For patients who develop DIC, management becomes more complex. Treatment focuses on addressing the underlying infection, since the clotting storm won’t resolve until the sepsis itself is controlled. Patients may need transfusions of platelets or clotting factors to replace what’s been consumed, particularly if they’re bleeding. The goal is to interrupt the cycle where infection drives inflammation, inflammation drives clotting, and clotting drives organ failure.
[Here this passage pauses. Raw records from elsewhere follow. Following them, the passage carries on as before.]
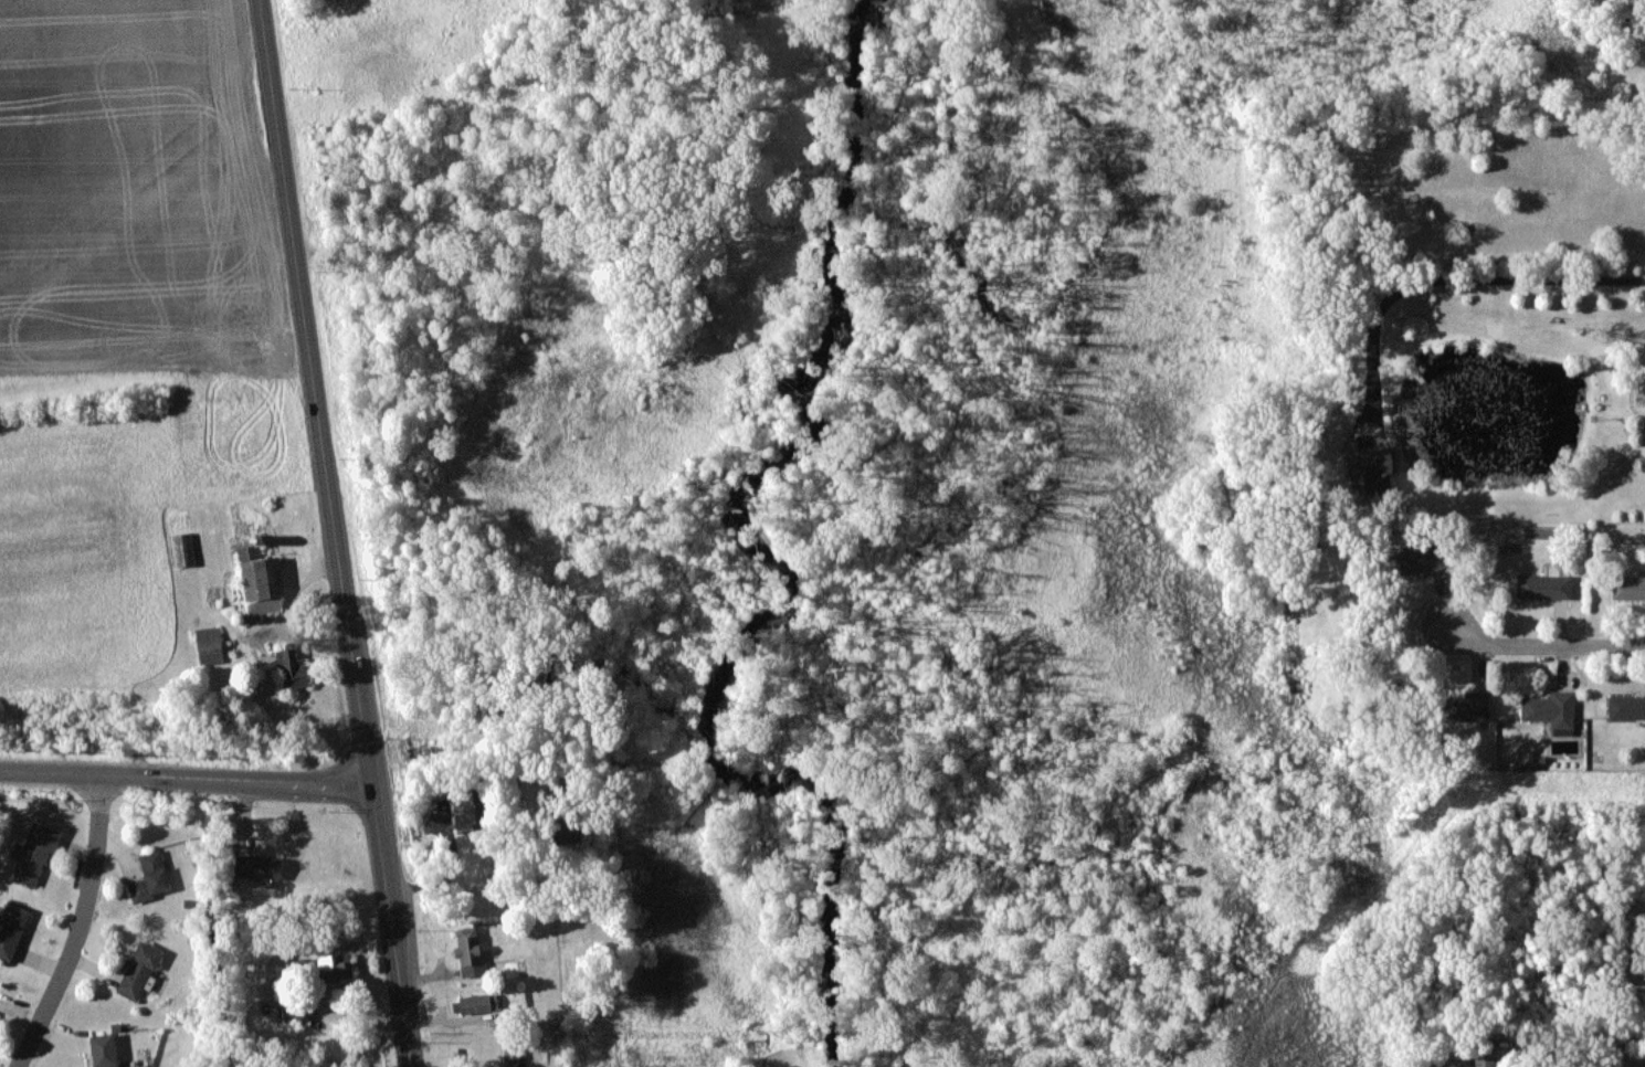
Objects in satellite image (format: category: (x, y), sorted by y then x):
road: (1451, 279)
building: (1376, 470)
road: (337, 533)
building: (184, 549)
building: (1416, 559)
building: (260, 582)
building: (1544, 586)
building: (1628, 587)
building: (209, 644)
road: (1540, 644)
building: (291, 669)
building: (1626, 706)
building: (1465, 707)
building: (1552, 710)
road: (186, 778)
building: (474, 810)
building: (566, 834)
building: (36, 851)
building: (257, 866)
building: (150, 876)
road: (82, 927)
building: (11, 928)
building: (469, 951)
building: (335, 966)
building: (138, 970)
building: (471, 1003)
building: (295, 1013)
building: (104, 1050)
building: (1485, 1053)
building: (511, 1057)
building: (132, 1066)

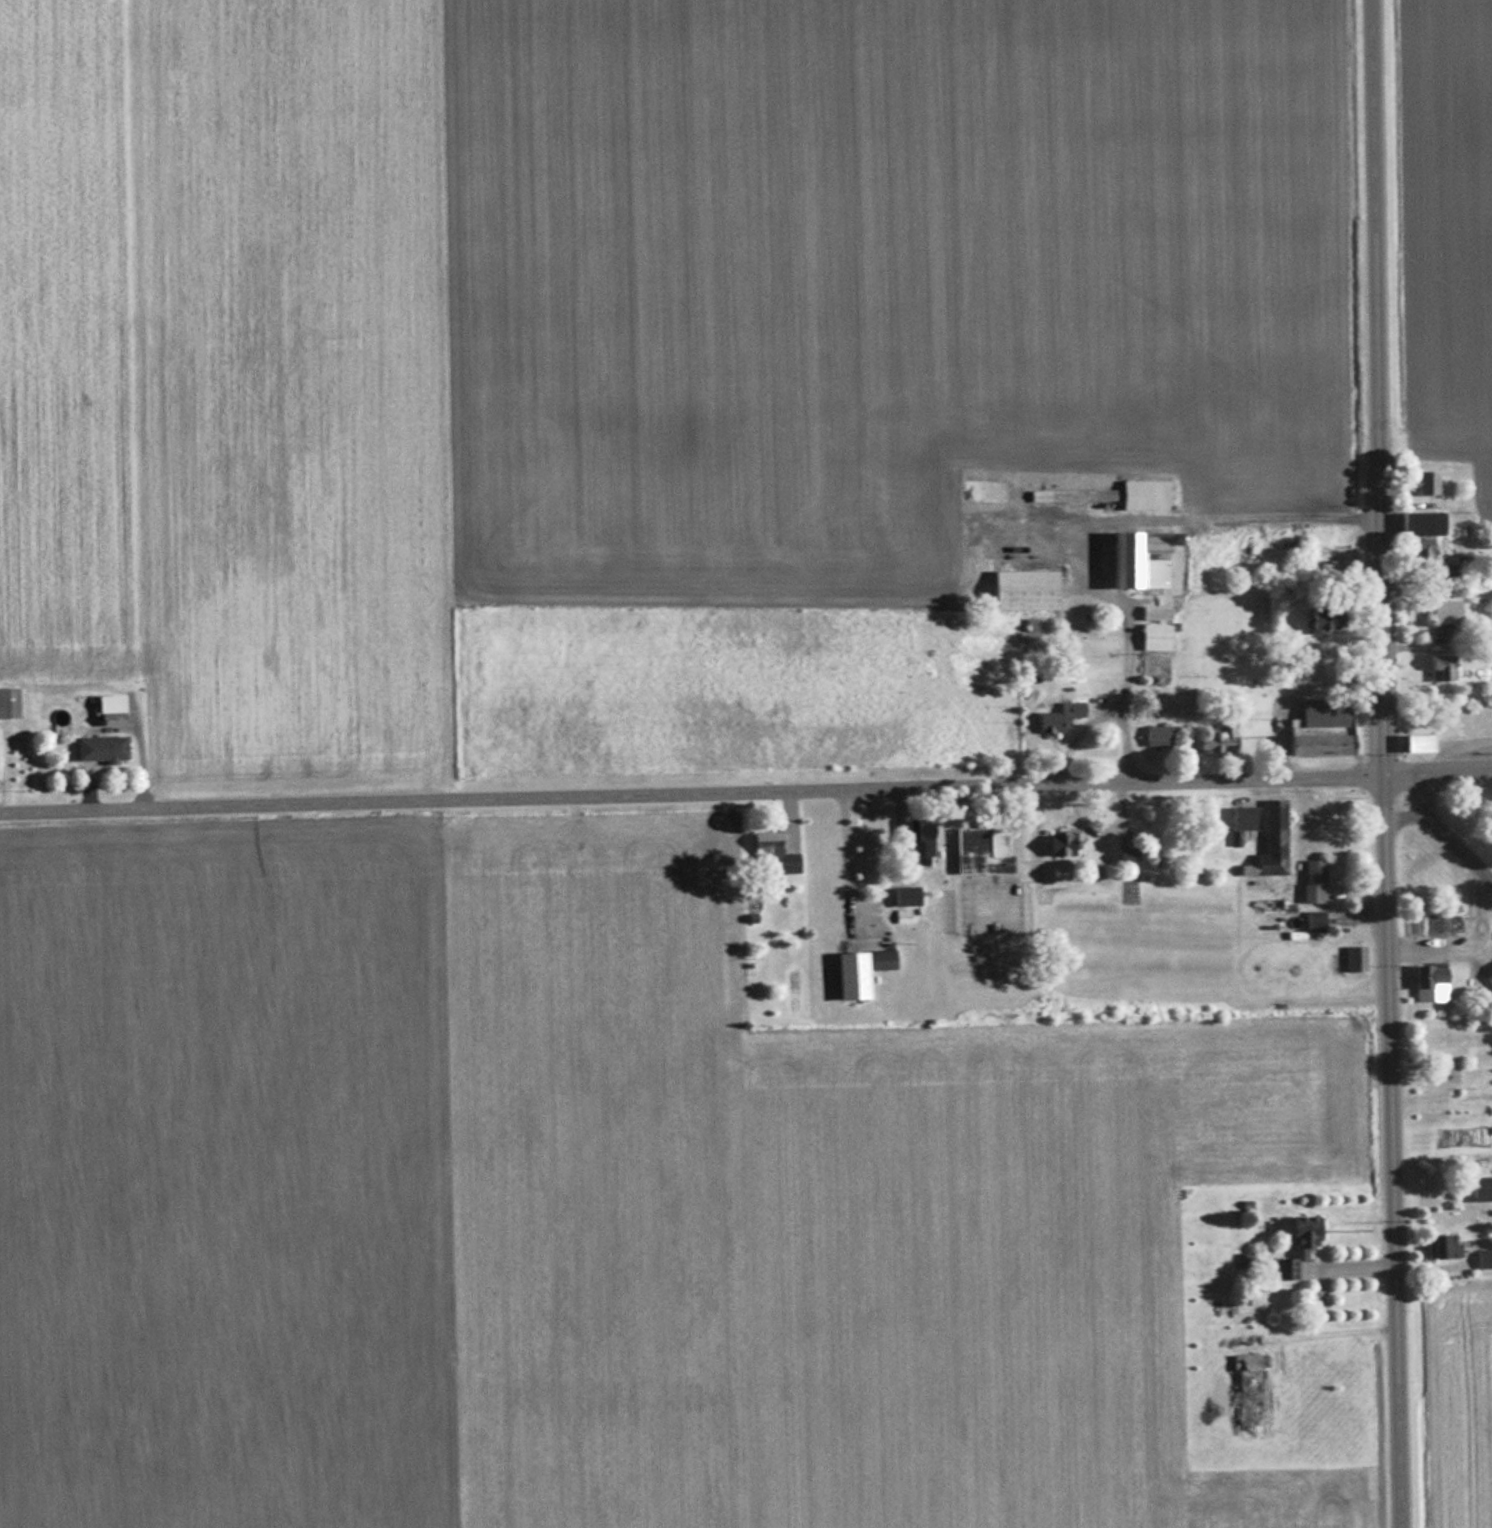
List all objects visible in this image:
building: (1424, 482)
building: (1142, 493)
building: (1070, 494)
building: (1417, 523)
building: (1418, 546)
building: (1336, 555)
building: (1137, 558)
building: (1021, 588)
building: (1444, 610)
building: (1153, 612)
building: (1318, 617)
road: (1128, 633)
building: (1153, 635)
building: (1439, 667)
building: (8, 702)
building: (107, 702)
building: (1057, 716)
building: (1318, 727)
building: (1156, 734)
building: (1216, 739)
building: (1413, 742)
building: (99, 748)
road: (1385, 763)
road: (745, 793)
building: (1248, 817)
road: (1439, 825)
building: (917, 840)
building: (1056, 844)
building: (979, 850)
building: (1275, 855)
building: (769, 856)
building: (1123, 856)
building: (1311, 880)
building: (904, 895)
building: (900, 914)
building: (1312, 921)
building: (1352, 958)
building: (848, 974)
building: (1489, 976)
building: (1427, 982)
building: (1451, 1075)
building: (1479, 1187)
building: (1294, 1244)
building: (1439, 1246)
building: (1482, 1258)
building: (1242, 1387)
Clot Risk Doesn’t End at Discharge
The elevated risk of blood clots doesn’t disappear the moment sepsis resolves. The inflammatory state triggered by a severe infection can persist for weeks to months, keeping the clotting system on a heightened alert. Research has shown that the pro-inflammatory changes sepsis causes in the body increase the risk of both arterial clots (which cause heart attacks and strokes) and venous clots (DVT and pulmonary embolism) well beyond the acute illness. This elevated risk extends at least 30 days after the initial event and, based on broader evidence linking inflammation to clotting, may persist even longer.
For sepsis survivors, this means that symptoms like leg swelling, chest pain, sudden shortness of breath, or new neurological changes in the weeks after hospitalization warrant urgent attention. The body’s clotting system can remain tilted toward clot formation even after the infection is gone and the patient feels like they’re recovering.